告示贴出来的第五天,西固巷的商户们聚在了老周头的豆腐摊前。
十几个人,挤在巴掌大的地方,个个愁眉苦脸。
“这税交不起啊!”卖菜的李大嫂抹着眼泪,“我家男人病了半年,就靠我这菜摊撑着。现在要交三倍的税,这不是要人命吗?”
“谁说不是呢!”刘婶叹气,“我家那口子说要去找县丞理论,被我拦下了。那县丞跟黑风寨的人勾着,去理论不是找死吗?”
“那怎么办?就这么等着?”
“还能怎么办?交呗……”
人群里一片唉声叹气。
樊长玉站在旁边,听着那些话,脸色也不好看。
她家肉铺的税,从五百文涨到一两半,再加上人头税、地税,差不多二两出头。二两银子,够买半头猪了。
可她家肉铺一个月才挣多少?
她正想着,忽然听见一个声音从人群外传来。
“我有办法。”
众人回头,看见谢征站在不远处,手里拿着一张纸。
樊长玉愣了一下。
谢征走过来,在人群中间站定。
他扫了一眼那些商户,目光平静,语气也不高,却让所有人都安静下来。
“县丞加税,理由是修县学。”他说,“但县学修不修,修成什么样,咱们谁见过?”
众人面面相觑。
“没见过。”老周头说,“我就听说城东要盖个学堂,盖到一半就停了。”
谢征点点头,把手里的纸递给他。
老周头接过来一看,愣住了。
那是一份状纸。
字迹工整,条理清晰,写的正是县丞以修县学为名加征税赋、实则中饱私囊的事。

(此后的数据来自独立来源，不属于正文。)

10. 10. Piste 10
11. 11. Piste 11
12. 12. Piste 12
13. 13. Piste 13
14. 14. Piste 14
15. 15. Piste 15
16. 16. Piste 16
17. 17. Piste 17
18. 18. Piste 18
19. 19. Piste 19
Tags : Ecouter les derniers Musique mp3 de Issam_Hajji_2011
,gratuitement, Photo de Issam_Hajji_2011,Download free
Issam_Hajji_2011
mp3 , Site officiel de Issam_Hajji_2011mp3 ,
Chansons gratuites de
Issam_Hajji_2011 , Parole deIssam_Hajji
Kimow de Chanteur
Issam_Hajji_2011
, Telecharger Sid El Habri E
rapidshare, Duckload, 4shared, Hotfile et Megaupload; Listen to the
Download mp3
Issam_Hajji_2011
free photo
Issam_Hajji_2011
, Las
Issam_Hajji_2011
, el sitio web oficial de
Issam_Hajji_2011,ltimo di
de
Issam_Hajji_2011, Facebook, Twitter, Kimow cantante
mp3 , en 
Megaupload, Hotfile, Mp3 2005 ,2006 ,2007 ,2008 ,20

末尾还列了几条证据——县学停工的原因、县丞与黑风寨来往的传闻、以及税赋加征后商户们的实际困境。
老周头看完,手都抖了。
“这……这状子……”
谢征看着他,说:“这状子,你们联名递上去。不用递到县衙,直接递到府衙。”
众人哗然。
“递到府衙?”刘婶瞪大眼睛,“那咱们不得被县丞弄死?”
谢征摇摇头。
“联名。”他说,“你们十几家商户,一起联名。县丞再厉害,也不敢把你们都怎么样。更何况,他背后的人,也不想把事情闹大。”
众人你看看我,我看看你,犹豫不决。
谢征继续说:“就算不递状子,你们也有别的办法。”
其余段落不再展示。